Various processes for the high-temperature thermal reduction of phosphogypsum to lime or limerelated products have received the greatest development effort. U.S. Pat. No. 4,774,064 to Arnold et al. teaches combusting fuel with gypsum dispersed in a gas stream, thereby subjecting the calcium sulfate mineral to temperatures in excess of 3400.degree. F. The particles are allowed to fall through this downward-flowing gas in a drop tube reactor. All of the fuel is burned to provide process heat. Arnold et al. prevents slag deposition on the walls of the reactor by maintaining a boundary layer of inert gas adjacent thereto. Arnold et al. views the prevention of slag buildup as an advantage of his process and an improvement over the prior art.

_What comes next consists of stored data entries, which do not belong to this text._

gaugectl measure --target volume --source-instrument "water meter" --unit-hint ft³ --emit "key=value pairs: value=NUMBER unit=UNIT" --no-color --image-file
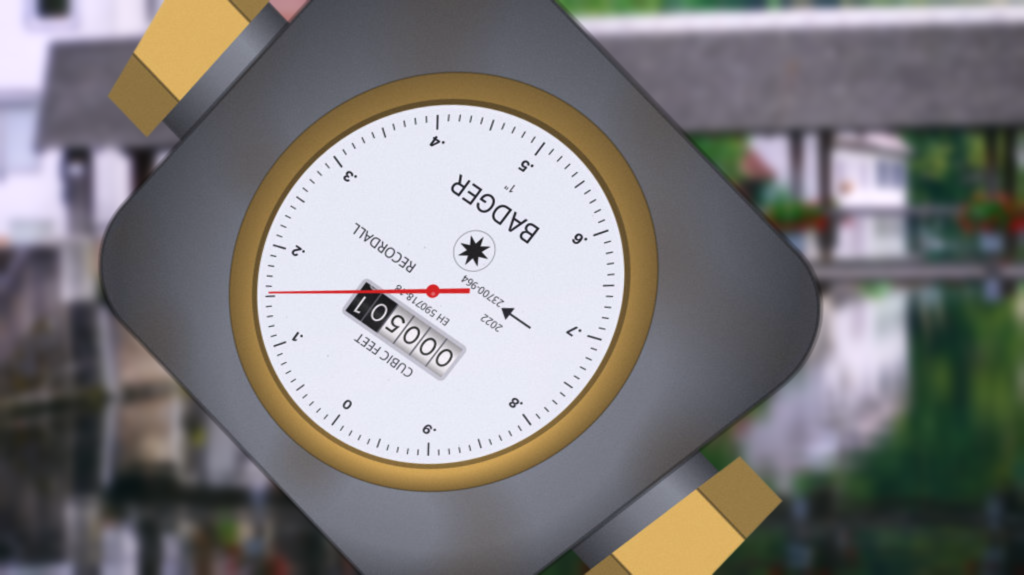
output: value=501.15 unit=ft³
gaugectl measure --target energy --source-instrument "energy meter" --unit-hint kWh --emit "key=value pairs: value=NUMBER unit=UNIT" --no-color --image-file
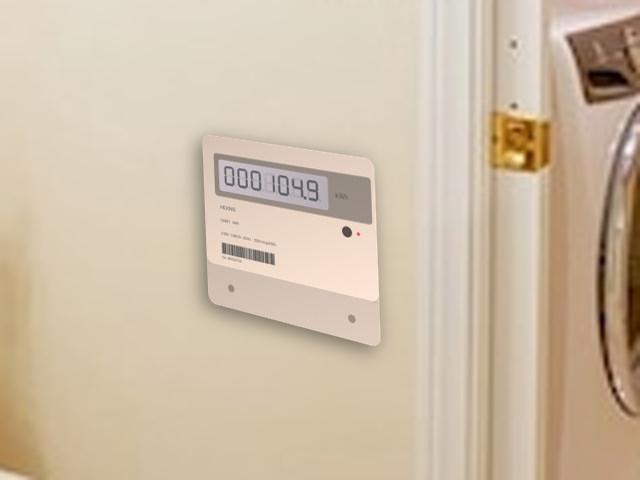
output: value=104.9 unit=kWh
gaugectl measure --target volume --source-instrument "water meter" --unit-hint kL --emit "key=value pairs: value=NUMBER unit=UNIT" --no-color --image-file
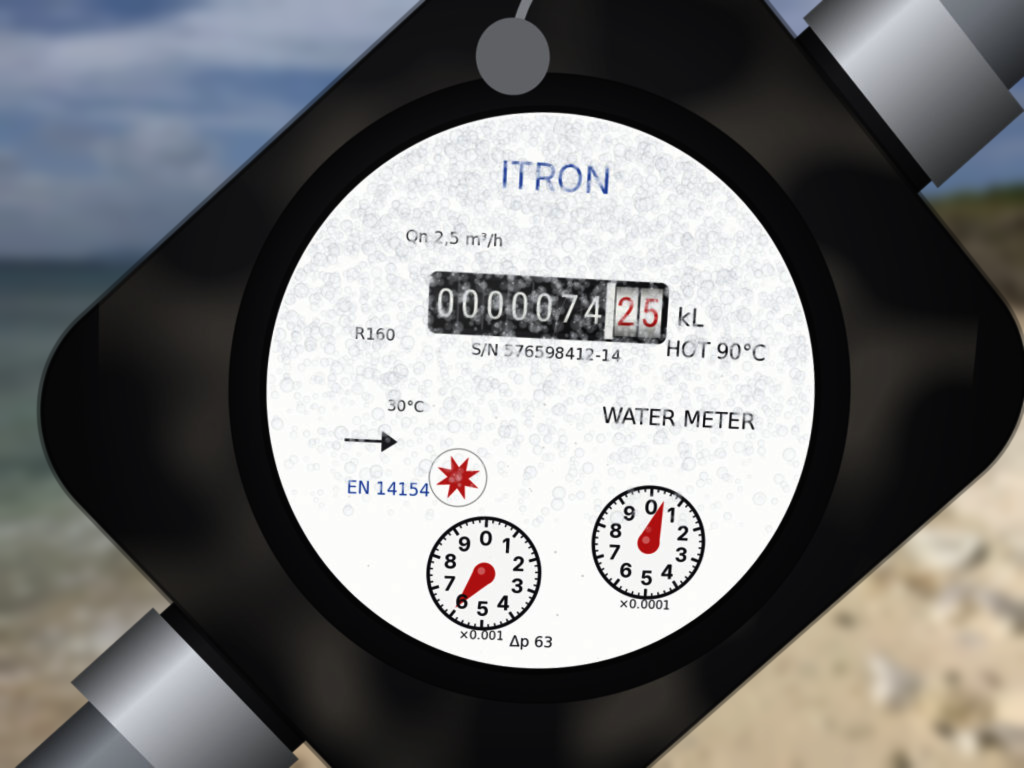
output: value=74.2560 unit=kL
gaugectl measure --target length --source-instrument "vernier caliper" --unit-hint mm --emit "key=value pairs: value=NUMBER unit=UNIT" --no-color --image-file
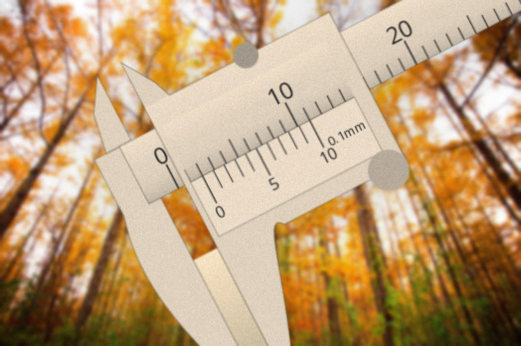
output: value=2.0 unit=mm
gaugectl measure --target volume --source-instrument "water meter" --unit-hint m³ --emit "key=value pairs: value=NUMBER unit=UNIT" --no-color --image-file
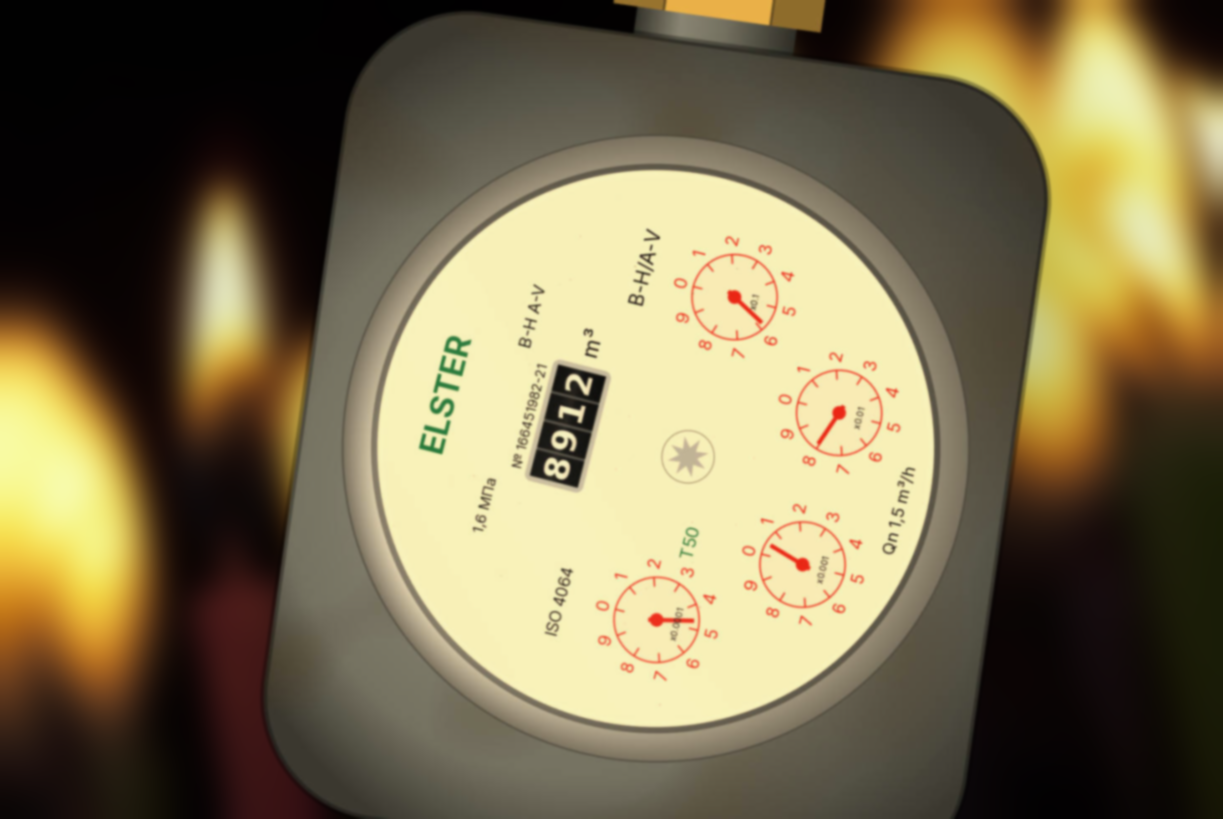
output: value=8912.5804 unit=m³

Without a slag layer to bring different particle types into contact, extend their retention time and thus help complete the requisite chemical reactions, extreme temperatures are required by Arnold et al. for adequate conversion. The flame zone of Arnold et al. is at 2440.degree. C. Consequently, fuel requirements are high. Significant amounts of costly oxygen, without which such high reaction temperatures probably cannot be reached, are also required by this process.

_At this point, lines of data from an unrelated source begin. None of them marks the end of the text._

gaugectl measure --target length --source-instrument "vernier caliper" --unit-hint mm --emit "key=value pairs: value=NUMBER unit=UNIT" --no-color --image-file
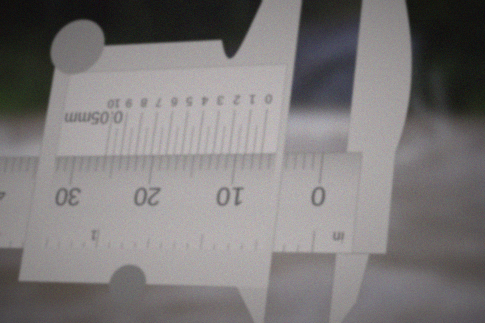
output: value=7.0 unit=mm
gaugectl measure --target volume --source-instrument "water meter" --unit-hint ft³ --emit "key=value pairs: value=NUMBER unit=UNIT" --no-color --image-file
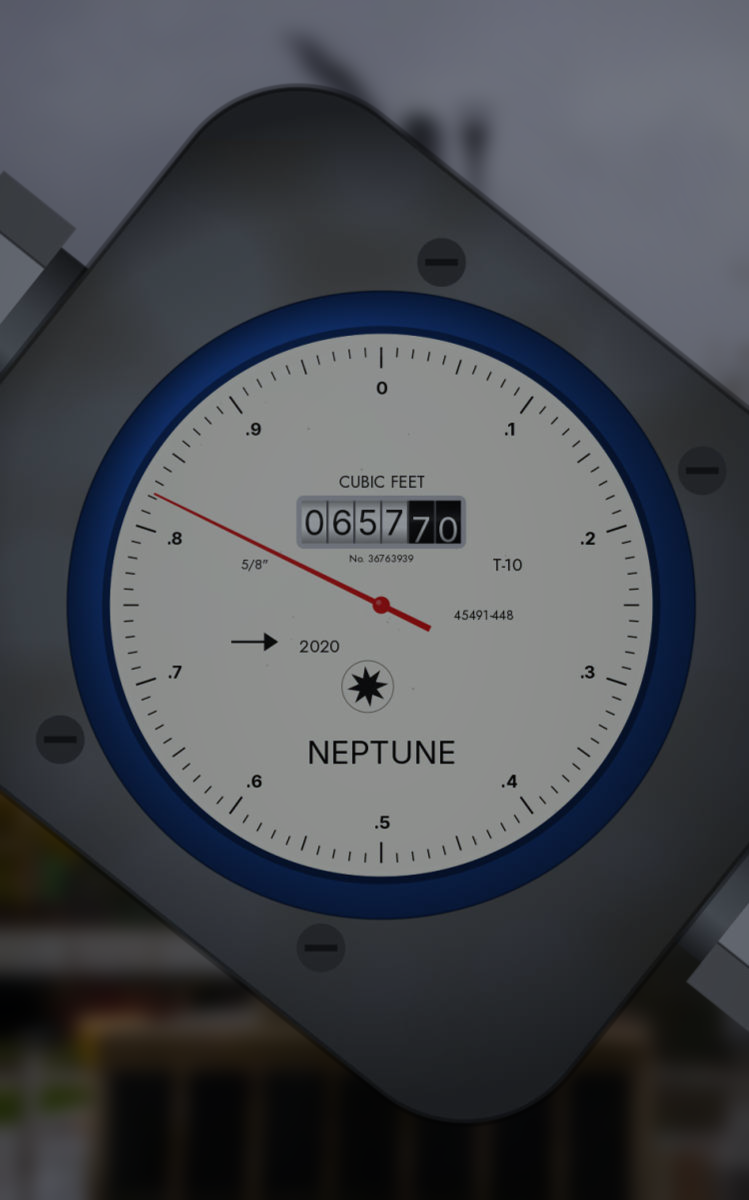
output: value=65769.82 unit=ft³
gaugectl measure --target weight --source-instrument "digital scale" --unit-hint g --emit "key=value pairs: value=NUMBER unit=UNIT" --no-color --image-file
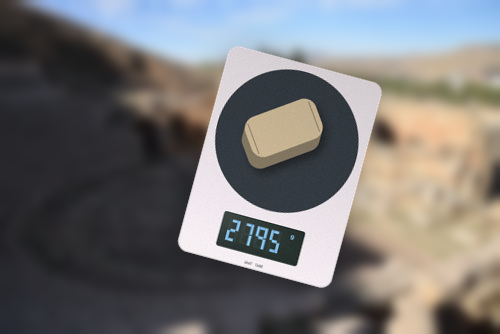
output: value=2795 unit=g
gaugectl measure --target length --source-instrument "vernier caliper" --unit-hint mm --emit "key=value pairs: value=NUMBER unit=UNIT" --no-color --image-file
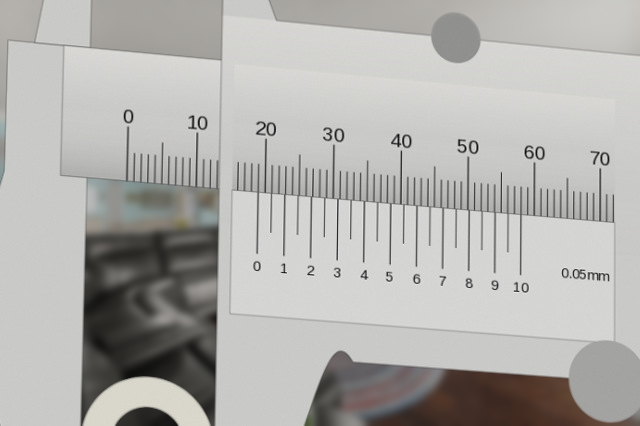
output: value=19.0 unit=mm
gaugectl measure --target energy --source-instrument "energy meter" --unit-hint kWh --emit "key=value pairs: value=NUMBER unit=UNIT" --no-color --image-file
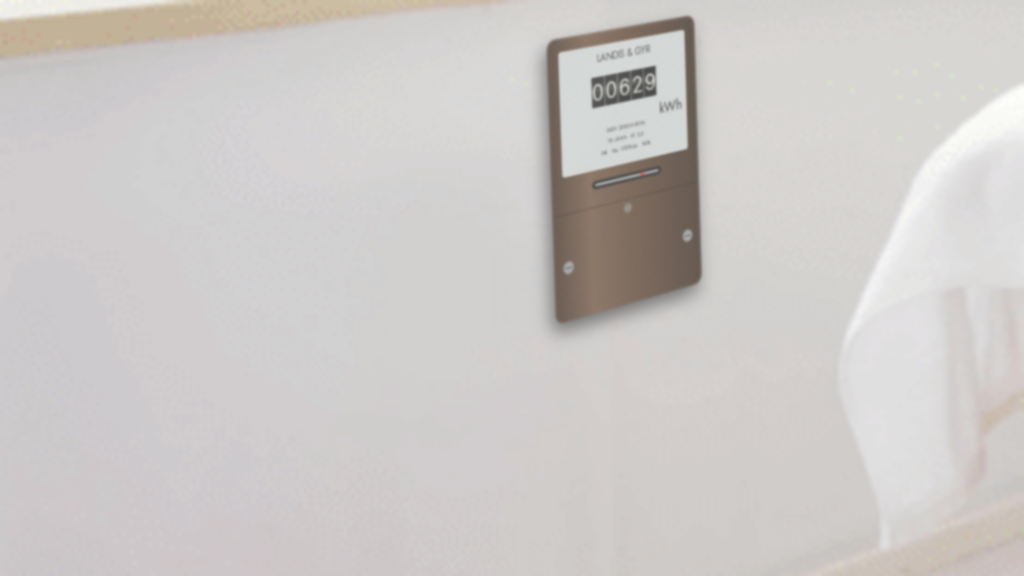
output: value=629 unit=kWh
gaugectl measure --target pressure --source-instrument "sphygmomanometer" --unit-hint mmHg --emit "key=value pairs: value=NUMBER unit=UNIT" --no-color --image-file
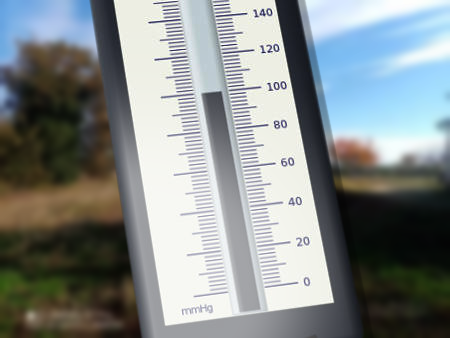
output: value=100 unit=mmHg
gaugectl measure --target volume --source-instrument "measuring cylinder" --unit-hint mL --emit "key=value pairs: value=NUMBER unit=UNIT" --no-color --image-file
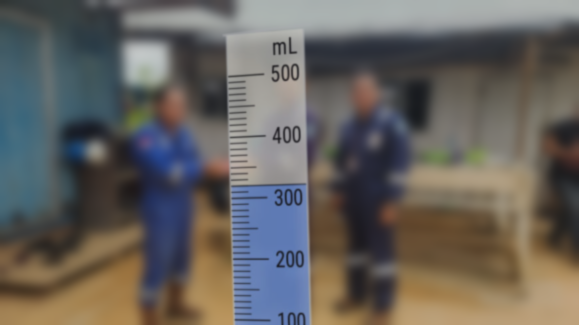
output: value=320 unit=mL
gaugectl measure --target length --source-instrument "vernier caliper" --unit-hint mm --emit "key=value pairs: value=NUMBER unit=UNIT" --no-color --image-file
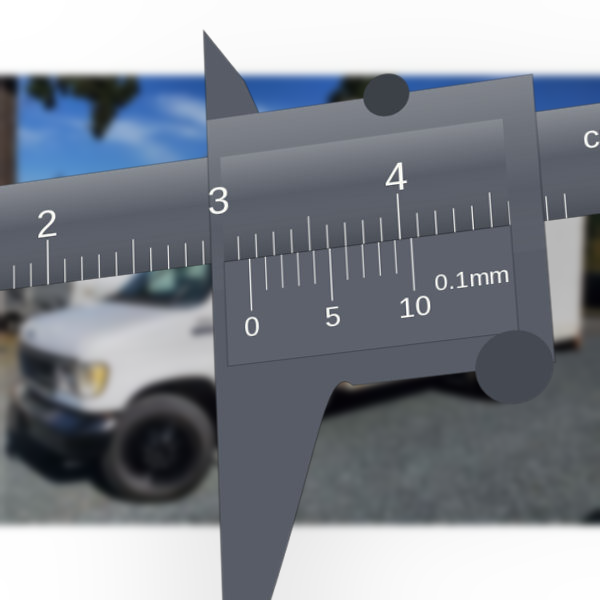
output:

Other prior art high-temperature thermal processes for the conversion of calcium sulfate to cement clinker include the Mueller Kuhne cement process, which was demonstrated in Germany during World War I, when importation of Spanish pyrites was cut off. This rotary kiln process produced cement clinker as the solid, calcium-containing byproduct, in addition to sulfur dioxide for making sulfuric acid. That technology was the foundation for what is now known as the OSW-Krupp process, practiced commercially in South Africa and in Austria. Related plants are in use in Poland and in East Germany. These are the only commercial units known to be still in operation for production of sulfur dioxide from the various forms of calcium sulfate. There are none in the United States. The disadvantages of the rotary kiln process are residence times in excess of six hours at temperatures of typically 2700.degree. F., thereby consuming about 21 million BTU's per ton of cement clinker produced.

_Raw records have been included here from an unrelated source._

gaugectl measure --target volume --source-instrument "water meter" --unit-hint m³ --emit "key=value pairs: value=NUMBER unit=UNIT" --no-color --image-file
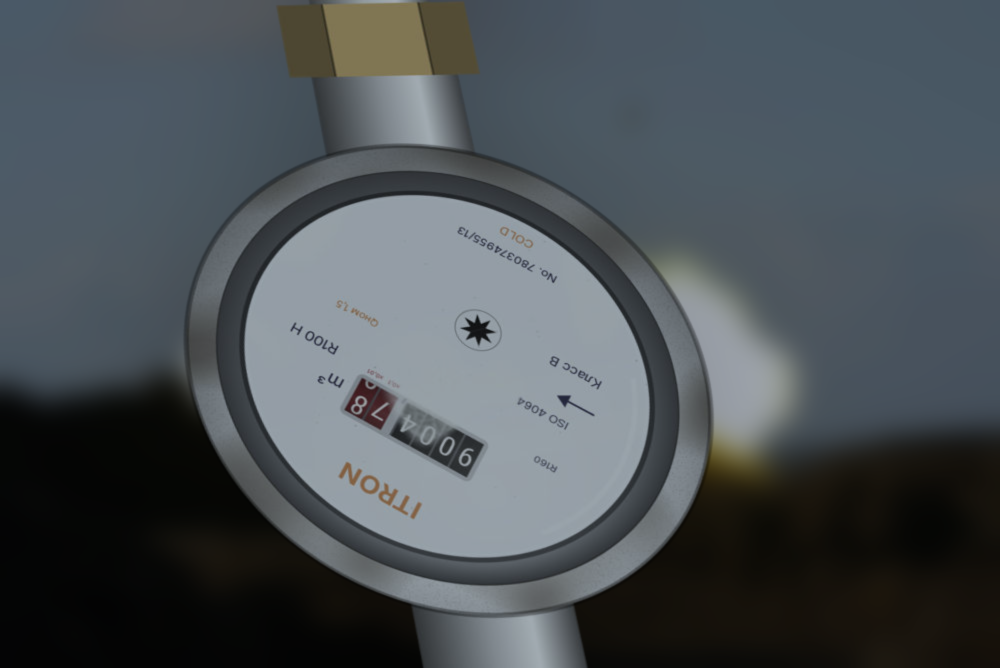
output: value=9004.78 unit=m³
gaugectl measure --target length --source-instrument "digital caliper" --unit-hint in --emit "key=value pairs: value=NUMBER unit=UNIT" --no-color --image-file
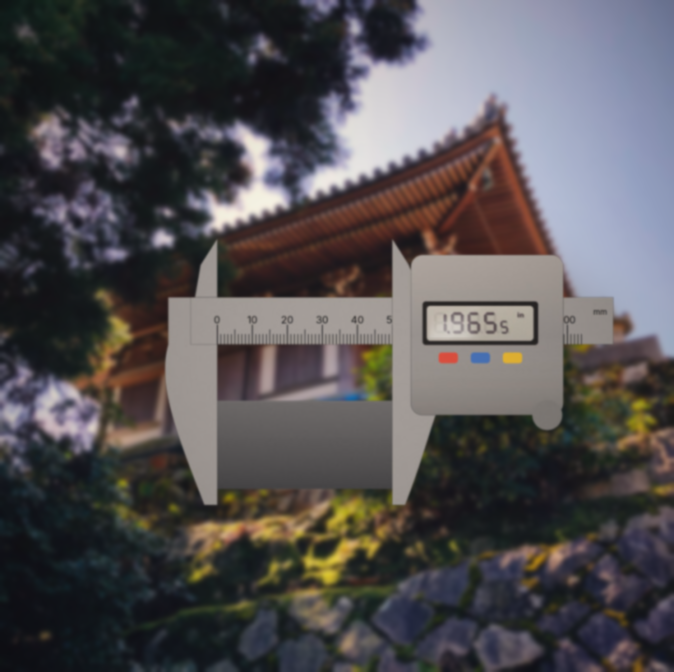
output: value=1.9655 unit=in
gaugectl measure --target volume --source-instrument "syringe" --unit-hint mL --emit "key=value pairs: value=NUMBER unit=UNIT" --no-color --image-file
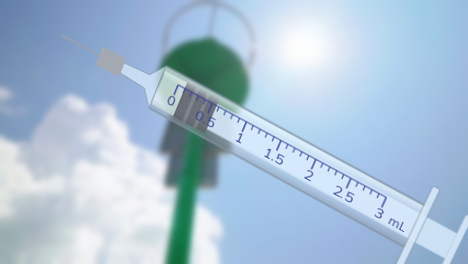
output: value=0.1 unit=mL
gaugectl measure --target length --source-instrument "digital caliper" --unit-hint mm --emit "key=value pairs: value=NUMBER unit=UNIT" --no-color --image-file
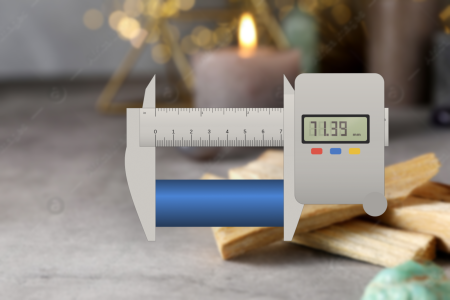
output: value=71.39 unit=mm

Besides the rotary kiln, various other reactor configurations have been developed, or are being tried experimentally, for high-temperature thermal reduction. These include the two fluidized bed stages disclosed in South African Patent 68/5571, which is designed to avoid prevent the build-up of slag and to produce solid calcium sulfide (CaS) by strong reduction in conventional bubbling fluidized beds.